YOUR INSTRUCTIONS:
Exactly as written, output the lines below starting from the first and ending with the line that contains "X420831Y506665D01*"; omit pictures.

[[ DATA SHOWN, beginning ]]

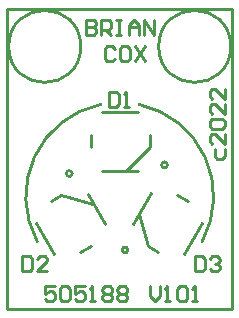
<source format=gto>
%FSLAX25Y25*%
%MOIN*%
G70*
G01*
G75*
G04 Layer_Color=65535*
%ADD10P,0.08352X4X285.0*%
%ADD11P,0.08352X4X165.0*%
%ADD12R,0.05906X0.05906*%
%ADD13C,0.02500*%
%ADD14C,0.16500*%
%ADD15C,0.04000*%
%ADD16R,0.05000X0.08000*%
%ADD17R,0.17716X0.12205*%
%ADD18C,0.01000*%
D18*
X465000Y522500D02*
G03*
X444065Y568129I-27500J15000D01*
G01*
X431238Y568193D02*
G03*
X410000Y522500I6262J-30693D01*
G01*
X440283Y519651D02*
G03*
X440283Y519651I-984J0D01*
G01*
X421632Y545131D02*
G03*
X421632Y545131I-984J0D01*
G01*
X453394Y548016D02*
G03*
X453394Y548016I-984J0D01*
G01*
X424500Y587500D02*
G03*
X424500Y587500I-12000J0D01*
G01*
X474500D02*
G03*
X474500Y587500I-12000J0D01*
G01*
X400000Y600000D02*
X475000D01*
Y500000D02*
Y600000D01*
X400000Y500000D02*
X475000D01*
X400000D02*
Y600000D01*
X443992Y531716D02*
X446874Y520960D01*
X459071Y518464D02*
X464977Y528693D01*
X442023Y528307D02*
X447929Y538536D01*
X456716Y538008D02*
X460126Y536040D01*
X446874Y520960D02*
X450283Y518992D01*
X417994Y537917D02*
X428750Y535035D01*
X409734Y528602D02*
X415639Y518373D01*
X426782Y538444D02*
X432687Y528216D01*
X424427Y518900D02*
X427837Y520869D01*
X414584Y535948D02*
X417994Y537917D01*
X439614Y546047D02*
X447488Y553921D01*
X431740Y565732D02*
X443551D01*
X431740Y546047D02*
X443551D01*
X427803Y553921D02*
Y557858D01*
X447488Y553921D02*
Y557858D01*
X435832Y586665D02*
X434999Y587498D01*
X433333D01*
X432500Y586665D01*
Y583333D01*
X433333Y582500D01*
X434999D01*
X435832Y583333D01*
X439998Y587498D02*
X438331D01*
X437498Y586665D01*
Y583333D01*
X438331Y582500D01*
X439998D01*
X440831Y583333D01*
Y586665D01*
X439998Y587498D01*
X442497D02*
X445829Y582500D01*
Y587498D02*
X442497Y582500D01*
X447500Y507498D02*
Y504166D01*
X449166Y502500D01*
X450832Y504166D01*
Y507498D01*
X452498Y502500D02*
X454165D01*
X453331D01*
Y507498D01*
X452498Y506665D01*
X456664D02*
X457497Y507498D01*
X459163D01*
X459996Y506665D01*
Y503333D01*
X459163Y502500D01*
X457497D01*
X456664Y503333D01*
Y506665D01*
X461662Y502500D02*
X463328D01*
X462495D01*
Y507498D01*
X461662Y506665D01*
X415832Y507498D02*
X412500D01*
Y504999D01*
X414166Y505832D01*
X414999D01*
X415832Y504999D01*
Y503333D01*
X414999Y502500D01*
X413333D01*
X412500Y503333D01*
X417498Y506665D02*
X418331Y507498D01*
X419998D01*
X420831Y506665D01*
Y503333D01*
X419998Y502500D01*
X418331D01*
X417498Y503333D01*
Y506665D01*
X425829Y507498D02*
X422497D01*
Y504999D01*
X424163Y505832D01*
X424996D01*
X425829Y504999D01*
Y503333D01*
X424996Y502500D01*
X423330D01*
X422497Y503333D01*
X427495Y502500D02*
X429161D01*
X428328D01*
Y507498D01*
X427495Y506665D01*
X431661D02*
X432493Y507498D01*
X434160D01*
X434993Y506665D01*
Y505832D01*
X434160Y504999D01*
X434993Y504166D01*
Y503333D01*
X434160Y502500D01*
X432493D01*
X431661Y503333D01*
Y504166D01*
X432493Y504999D01*
X431661Y505832D01*
Y506665D01*
X432493Y504999D02*
X434160D01*
X436659Y506665D02*
X437492Y507498D01*
X439158D01*
X439991Y506665D01*
Y505832D01*
X439158Y504999D01*
X439991Y504166D01*
Y503333D01*
X439158Y502500D01*
X437492D01*
X436659Y503333D01*
Y504166D01*
X437492Y504999D01*
X436659Y505832D01*
Y506665D01*
X437492Y504999D02*
X439158D01*
X469168Y553332D02*
Y550833D01*
X470001Y550000D01*
X471667D01*
X472500Y550833D01*
Y553332D01*
Y558331D02*
Y554998D01*
X469168Y558331D01*
X468335D01*
X467502Y557498D01*
Y555831D01*
X468335Y554998D01*
Y559997D02*
X467502Y560830D01*
Y562496D01*
X468335Y563329D01*
X471667D01*
X472500Y562496D01*
Y560830D01*
X471667Y559997D01*
X468335D01*
X472500Y568327D02*
Y564995D01*
X469168Y568327D01*
X468335D01*
X467502Y567494D01*
Y565828D01*
X468335Y564995D01*
X472500Y573326D02*
Y569993D01*
X469168Y573326D01*
X468335D01*
X467502Y572493D01*
Y570827D01*
X468335Y569993D01*
X426414Y596413D02*
Y591414D01*
X428913D01*
X429746Y592247D01*
Y593080D01*
X428913Y593913D01*
X426414D01*
X428913D01*
X429746Y594746D01*
Y595580D01*
X428913Y596413D01*
X426414D01*
X431413Y591414D02*
Y596413D01*
X433912D01*
X434745Y595580D01*
Y593913D01*
X433912Y593080D01*
X431413D01*
X433079D02*
X434745Y591414D01*
X436411Y596413D02*
X438077D01*
X437244D01*
Y591414D01*
X436411D01*
X438077D01*
X440576D02*
Y594746D01*
X442242Y596413D01*
X443909Y594746D01*
Y591414D01*
Y593913D01*
X440576D01*
X445575Y591414D02*
Y596413D01*
X448907Y591414D01*
Y596413D01*
X462500Y517498D02*
Y512500D01*
X464999D01*
X465832Y513333D01*
Y516665D01*
X464999Y517498D01*
X462500D01*
X467498Y516665D02*
X468331Y517498D01*
X469998D01*
X470831Y516665D01*
Y515832D01*
X469998Y514999D01*
X469165D01*
X469998D01*
X470831Y514166D01*
Y513333D01*
X469998Y512500D01*
X468331D01*
X467498Y513333D01*
X405000Y517498D02*
Y512500D01*
X407499D01*
X408332Y513333D01*
Y516665D01*
X407499Y517498D01*
X405000D01*
X413331Y512500D02*
X409998D01*
X413331Y515832D01*
Y516665D01*
X412498Y517498D01*
X410831D01*
X409998Y516665D01*
X433902Y572403D02*
Y567405D01*
X436401D01*
X437234Y568238D01*
Y571570D01*
X436401Y572403D01*
X433902D01*
X438900Y567405D02*
X440566D01*
X439733D01*
Y572403D01*
X438900Y571570D01*
M02*

</source>
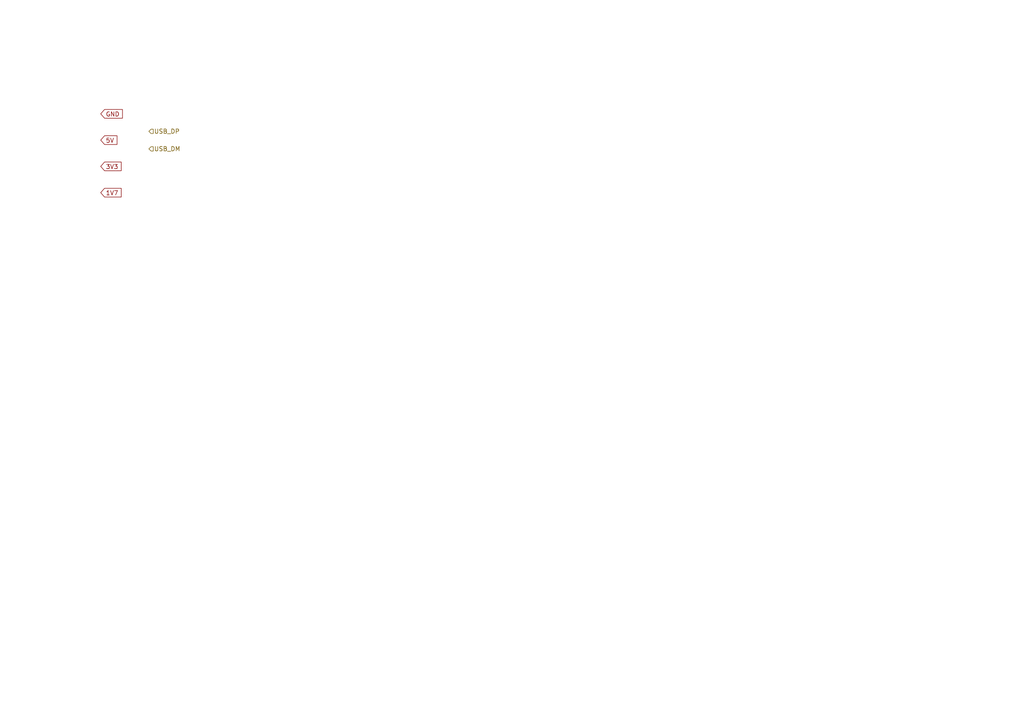
<source format=kicad_sch>
(kicad_sch (version 20230121) (generator eeschema)

  (uuid 37702d1c-e2e9-45cc-a7fc-6c219bb34e48)

  (paper "A4")

  


  (global_label "GND" (shape input) (at 29.21 33.02 0) (fields_autoplaced)
    (effects (font (size 1.27 1.27)) (justify left))
    (uuid 7c632b60-1db4-43a2-b792-b9937f7a71c5)
    (property "Intersheetrefs" "${INTERSHEET_REFS}" (at 36.0657 33.02 0)
      (effects (font (size 1.27 1.27)) (justify left) hide)
    )
  )
  (global_label "3V3" (shape input) (at 29.21 48.26 0) (fields_autoplaced)
    (effects (font (size 1.27 1.27)) (justify left))
    (uuid 883a5bca-ac8b-4218-a0e9-d41d17ede720)
    (property "Intersheetrefs" "${INTERSHEET_REFS}" (at 35.7028 48.26 0)
      (effects (font (size 1.27 1.27)) (justify left) hide)
    )
  )
  (global_label "5V" (shape input) (at 29.21 40.64 0) (fields_autoplaced)
    (effects (font (size 1.27 1.27)) (justify left))
    (uuid 9bd9aa35-0c0a-4b1f-9978-8ecc43cafec9)
    (property "Intersheetrefs" "${INTERSHEET_REFS}" (at 34.4933 40.64 0)
      (effects (font (size 1.27 1.27)) (justify left) hide)
    )
  )
  (global_label "1V7" (shape input) (at 29.21 55.88 0) (fields_autoplaced)
    (effects (font (size 1.27 1.27)) (justify left))
    (uuid d9cdb3d4-c361-417d-82ef-b5c61231922c)
    (property "Intersheetrefs" "${INTERSHEET_REFS}" (at 35.7028 55.88 0)
      (effects (font (size 1.27 1.27)) (justify left) hide)
    )
  )

  (hierarchical_label "USB_DP" (shape input) (at 43.18 38.1 0) (fields_autoplaced)
    (effects (font (size 1.27 1.27)) (justify left))
    (uuid 1a35b9b1-891a-405b-b3be-b1d317853ef2)
  )
  (hierarchical_label "USB_DM" (shape input) (at 43.18 43.18 0) (fields_autoplaced)
    (effects (font (size 1.27 1.27)) (justify left))
    (uuid 6121fb6e-975b-4e43-ae9e-037d1677babe)
  )
)

</source>
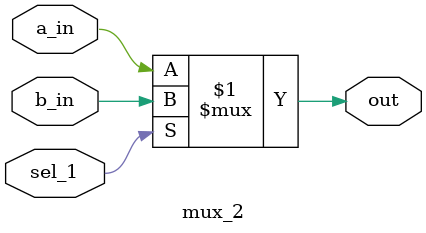
<source format=v>
`timescale 1ns / 1ps


module mux_2(
a_in , b_in, sel_1 , out
    );
input  a_in , b_in ;
input sel_1 ;
output  out;

assign out = sel_1? b_in : a_in ;   
   
endmodule

</source>
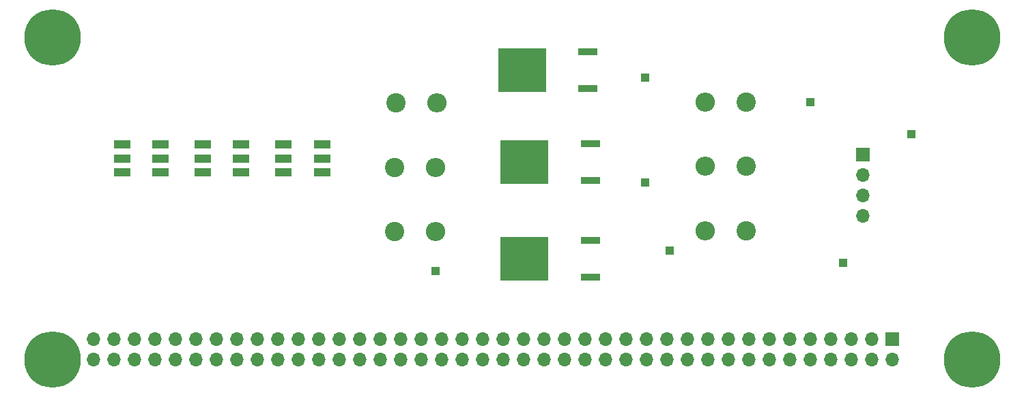
<source format=gbr>
%TF.GenerationSoftware,KiCad,Pcbnew,8.0.6*%
%TF.CreationDate,2024-11-20T23:28:49-08:00*%
%TF.ProjectId,411 Schematic,34313120-5363-4686-956d-617469632e6b,4*%
%TF.SameCoordinates,Original*%
%TF.FileFunction,Soldermask,Top*%
%TF.FilePolarity,Negative*%
%FSLAX46Y46*%
G04 Gerber Fmt 4.6, Leading zero omitted, Abs format (unit mm)*
G04 Created by KiCad (PCBNEW 8.0.6) date 2024-11-20 23:28:49*
%MOMM*%
%LPD*%
G01*
G04 APERTURE LIST*
%ADD10C,3.900000*%
%ADD11C,7.000000*%
%ADD12R,1.000000X1.000000*%
%ADD13R,2.489200X0.939800*%
%ADD14R,5.918200X5.511800*%
%ADD15R,2.000000X1.100000*%
%ADD16C,2.400000*%
%ADD17O,2.400000X2.400000*%
%ADD18R,1.700000X1.700000*%
%ADD19O,1.700000X1.700000*%
G04 APERTURE END LIST*
D10*
%TO.C,REF\u002A\u002A*%
X44000000Y-96000000D03*
D11*
X44000000Y-96000000D03*
%TD*%
D10*
%TO.C,REF\u002A\u002A*%
X44000000Y-56000000D03*
D11*
X44000000Y-56000000D03*
%TD*%
D12*
%TO.C,TP1*%
X150500000Y-68000000D03*
%TD*%
%TO.C,TP4*%
X117500000Y-74000000D03*
%TD*%
D13*
%TO.C,Q1*%
X110678800Y-73786000D03*
X110678800Y-69214000D03*
D14*
X102500000Y-71500000D03*
%TD*%
D15*
%TO.C,D2*%
X62600000Y-69300000D03*
X62600000Y-71000000D03*
X62600000Y-72700000D03*
X67400000Y-72700000D03*
X67400000Y-71000000D03*
X67400000Y-69300000D03*
%TD*%
D16*
%TO.C,R1*%
X86612100Y-64116500D03*
D17*
X91692100Y-64116500D03*
%TD*%
D13*
%TO.C,Q2*%
X110678800Y-85786000D03*
X110678800Y-81214000D03*
D14*
X102500000Y-83500000D03*
%TD*%
D16*
%TO.C,R5*%
X130000000Y-64000000D03*
D17*
X124920000Y-64000000D03*
%TD*%
D15*
%TO.C,D4*%
X52600000Y-69300000D03*
X52600000Y-71000000D03*
X52600000Y-72700000D03*
X57400000Y-72700000D03*
X57400000Y-71000000D03*
X57400000Y-69300000D03*
%TD*%
D12*
%TO.C,TP7*%
X91500000Y-85000000D03*
%TD*%
D16*
%TO.C,R2*%
X86452100Y-80116500D03*
D17*
X91532100Y-80116500D03*
%TD*%
D16*
%TO.C,R4*%
X130000000Y-80000000D03*
D17*
X124920000Y-80000000D03*
%TD*%
D12*
%TO.C,TP8*%
X142000000Y-84000000D03*
%TD*%
D16*
%TO.C,R3*%
X86452100Y-72116500D03*
D17*
X91532100Y-72116500D03*
%TD*%
D18*
%TO.C,U4*%
X144500000Y-70500000D03*
D19*
X144500000Y-73040000D03*
X144500000Y-75580000D03*
X144500000Y-78120000D03*
%TD*%
D12*
%TO.C,TP5*%
X120500000Y-82500000D03*
%TD*%
D13*
%TO.C,Q3*%
X110413500Y-62286000D03*
X110413500Y-57714000D03*
D14*
X102234700Y-60000000D03*
%TD*%
D16*
%TO.C,R6*%
X130000000Y-72000000D03*
D17*
X124920000Y-72000000D03*
%TD*%
D18*
%TO.C,40_Pin_Header1*%
X148160000Y-93500000D03*
D19*
X148160000Y-96040000D03*
X145620000Y-93500000D03*
X145620000Y-96040000D03*
X143080000Y-93500000D03*
X143080000Y-96040000D03*
X140540000Y-93500000D03*
X140540000Y-96040000D03*
X138000000Y-93500000D03*
X138000000Y-96040000D03*
X135460000Y-93500000D03*
X135460000Y-96040000D03*
X132920000Y-93500000D03*
X132920000Y-96040000D03*
X130380000Y-93500000D03*
X130380000Y-96040000D03*
X127840000Y-93500000D03*
X127840000Y-96040000D03*
X125300000Y-93500000D03*
X125300000Y-96040000D03*
X122760000Y-93500000D03*
X122760000Y-96040000D03*
X120220000Y-93500000D03*
X120220000Y-96040000D03*
X117680000Y-93500000D03*
X117680000Y-96040000D03*
X115140000Y-93500000D03*
X115140000Y-96040000D03*
X112600000Y-93500000D03*
X112600000Y-96040000D03*
X110060000Y-93500000D03*
X110060000Y-96040000D03*
X107520000Y-93500000D03*
X107520000Y-96040000D03*
X104980000Y-93500000D03*
X104980000Y-96040000D03*
X102440000Y-93500000D03*
X102440000Y-96040000D03*
X99900000Y-93500000D03*
X99900000Y-96040000D03*
X97360000Y-93500000D03*
X97360000Y-96040000D03*
X94820000Y-93500000D03*
X94820000Y-96040000D03*
X92280000Y-93500000D03*
X92280000Y-96040000D03*
X89740000Y-93500000D03*
X89740000Y-96040000D03*
X87200000Y-93500000D03*
X87200000Y-96040000D03*
X84660000Y-93500000D03*
X84660000Y-96040000D03*
X82120000Y-93500000D03*
X82120000Y-96040000D03*
X79580000Y-93500000D03*
X79580000Y-96040000D03*
X77040000Y-93500000D03*
X77040000Y-96040000D03*
X74500000Y-93500000D03*
X74500000Y-96040000D03*
X71960000Y-93500000D03*
X71960000Y-96040000D03*
X69420000Y-93500000D03*
X69420000Y-96040000D03*
X66880000Y-93500000D03*
X66880000Y-96040000D03*
X64340000Y-93500000D03*
X64340000Y-96040000D03*
X61800000Y-93500000D03*
X61800000Y-96040000D03*
X59260000Y-93500000D03*
X59260000Y-96040000D03*
X56720000Y-93500000D03*
X56720000Y-96040000D03*
X54180000Y-93500000D03*
X54180000Y-96040000D03*
X51640000Y-93500000D03*
X51640000Y-96040000D03*
X49100000Y-93500000D03*
X49100000Y-96040000D03*
%TD*%
D12*
%TO.C,TP6*%
X117500000Y-61000000D03*
%TD*%
D15*
%TO.C,D1*%
X72600000Y-69300000D03*
X72600000Y-71000000D03*
X72600000Y-72700000D03*
X77400000Y-72700000D03*
X77400000Y-71000000D03*
X77400000Y-69300000D03*
%TD*%
D12*
%TO.C,TP2*%
X138000000Y-64000000D03*
%TD*%
D11*
%TO.C,REF\u002A\u002A*%
X158000000Y-56000000D03*
D10*
X158000000Y-56000000D03*
%TD*%
%TO.C,REF\u002A\u002A*%
X158000000Y-96000000D03*
D11*
X158000000Y-96000000D03*
%TD*%
M02*

</source>
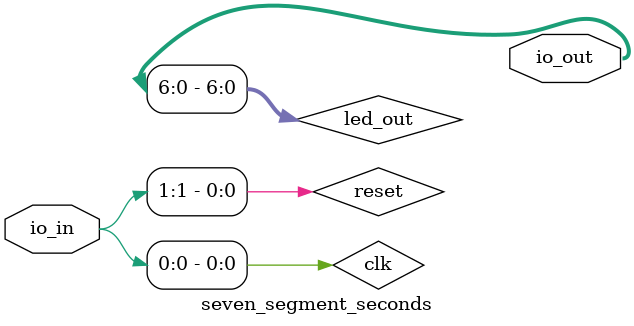
<source format=v>
`default_nettype none

module seven_segment_seconds #( parameter MAX_COUNT = 1000 ) (
  input [7:0] io_in,
  output [7:0] io_out
);
    
    wire clk = io_in[0];
    wire reset = io_in[1];
    wire [6:0] led_out;
    assign io_out[6:0] = led_out;

    // external clock is 1000Hz, so need 10 bit counter
    reg [9:0] second_counter;
    reg [3:0] digit;

    always @(posedge clk) begin
        // if reset, set counter to 0
        if (reset) begin
            second_counter <= 0;
            digit <= 0;
        end else begin
            // if up to 16e6
            if (second_counter == MAX_COUNT) begin
                // reset
                second_counter <= 0;

                // increment digit
                digit <= digit + 1'b1;

                // only count from 0 to 9
                if (digit == 9)
                    digit <= 0;

            end else
                // increment counter
                second_counter <= second_counter + 1'b1;
        end
    end

endmodule

</source>
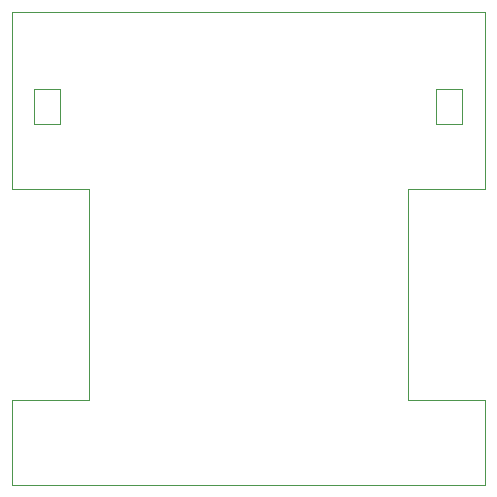
<source format=gbr>
G04 #@! TF.GenerationSoftware,KiCad,Pcbnew,(5.1.4)-1*
G04 #@! TF.CreationDate,2019-10-10T18:21:12+02:00*
G04 #@! TF.ProjectId,Bottom,426f7474-6f6d-42e6-9b69-6361645f7063,rev?*
G04 #@! TF.SameCoordinates,Original*
G04 #@! TF.FileFunction,Profile,NP*
%FSLAX46Y46*%
G04 Gerber Fmt 4.6, Leading zero omitted, Abs format (unit mm)*
G04 Created by KiCad (PCBNEW (5.1.4)-1) date 2019-10-10 18:21:12*
%MOMM*%
%LPD*%
G04 APERTURE LIST*
%ADD10C,0.100000*%
G04 APERTURE END LIST*
D10*
X153000000Y-93000000D02*
X159500000Y-93000000D01*
X159500000Y-110800000D02*
X159500000Y-93000000D01*
X153000000Y-110800000D02*
X159500000Y-110800000D01*
X186500000Y-93000000D02*
X193000000Y-93000000D01*
X186500000Y-110800000D02*
X186500000Y-93000000D01*
X193000000Y-110800000D02*
X186500000Y-110800000D01*
X153000000Y-118000000D02*
X153000000Y-110800000D01*
X193000000Y-118000000D02*
X193000000Y-110800000D01*
X153000000Y-93000000D02*
X153000000Y-78000000D01*
X193000000Y-78000000D02*
X193000000Y-93000000D01*
X193000000Y-118000000D02*
X153000000Y-118000000D01*
X153000000Y-78000000D02*
X193000000Y-78000000D01*
X188900000Y-87500000D02*
X188900000Y-84500000D01*
X191100000Y-87500000D02*
X188900000Y-87500000D01*
X191100000Y-84500000D02*
X191100000Y-87500000D01*
X188900000Y-84500000D02*
X191100000Y-84500000D01*
X154850000Y-87500000D02*
X154850000Y-84500000D01*
X157050000Y-87500000D02*
X154850000Y-87500000D01*
X157050000Y-84500000D02*
X157050000Y-87500000D01*
X154850000Y-84500000D02*
X157050000Y-84500000D01*
M02*

</source>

[[ DATA SHOWN, end ]]

RESPONSE BOX:
<source format=gto>
%FSLAX25Y25*%
%MOIN*%
G70*
G01*
G75*
G04 Layer_Color=65535*
%ADD10P,0.08352X4X285.0*%
%ADD11P,0.08352X4X165.0*%
%ADD12R,0.05906X0.05906*%
%ADD13C,0.02500*%
%ADD14C,0.16500*%
%ADD15C,0.04000*%
%ADD16R,0.05000X0.08000*%
%ADD17R,0.17716X0.12205*%
%ADD18C,0.01000*%
D18*
X465000Y522500D02*
G03*
X444065Y568129I-27500J15000D01*
G01*
X431238Y568193D02*
G03*
X410000Y522500I6262J-30693D01*
G01*
X440283Y519651D02*
G03*
X440283Y519651I-984J0D01*
G01*
X421632Y545131D02*
G03*
X421632Y545131I-984J0D01*
G01*
X453394Y548016D02*
G03*
X453394Y548016I-984J0D01*
G01*
X424500Y587500D02*
G03*
X424500Y587500I-12000J0D01*
G01*
X474500D02*
G03*
X474500Y587500I-12000J0D01*
G01*
X400000Y600000D02*
X475000D01*
Y500000D02*
Y600000D01*
X400000Y500000D02*
X475000D01*
X400000D02*
Y600000D01*
X443992Y531716D02*
X446874Y520960D01*
X459071Y518464D02*
X464977Y528693D01*
X442023Y528307D02*
X447929Y538536D01*
X456716Y538008D02*
X460126Y536040D01*
X446874Y520960D02*
X450283Y518992D01*
X417994Y537917D02*
X428750Y535035D01*
X409734Y528602D02*
X415639Y518373D01*
X426782Y538444D02*
X432687Y528216D01*
X424427Y518900D02*
X427837Y520869D01*
X414584Y535948D02*
X417994Y537917D01*
X439614Y546047D02*
X447488Y553921D01*
X431740Y565732D02*
X443551D01*
X431740Y546047D02*
X443551D01*
X427803Y553921D02*
Y557858D01*
X447488Y553921D02*
Y557858D01*
X435832Y586665D02*
X434999Y587498D01*
X433333D01*
X432500Y586665D01*
Y583333D01*
X433333Y582500D01*
X434999D01*
X435832Y583333D01*
X439998Y587498D02*
X438331D01*
X437498Y586665D01*
Y583333D01*
X438331Y582500D01*
X439998D01*
X440831Y583333D01*
Y586665D01*
X439998Y587498D01*
X442497D02*
X445829Y582500D01*
Y587498D02*
X442497Y582500D01*
X447500Y507498D02*
Y504166D01*
X449166Y502500D01*
X450832Y504166D01*
Y507498D01*
X452498Y502500D02*
X454165D01*
X453331D01*
Y507498D01*
X452498Y506665D01*
X456664D02*
X457497Y507498D01*
X459163D01*
X459996Y506665D01*
Y503333D01*
X459163Y502500D01*
X457497D01*
X456664Y503333D01*
Y506665D01*
X461662Y502500D02*
X463328D01*
X462495D01*
Y507498D01*
X461662Y506665D01*
X415832Y507498D02*
X412500D01*
Y504999D01*
X414166Y505832D01*
X414999D01*
X415832Y504999D01*
Y503333D01*
X414999Y502500D01*
X413333D01*
X412500Y503333D01*
X417498Y506665D02*
X418331Y507498D01*
X419998D01*
X420831Y506665D01*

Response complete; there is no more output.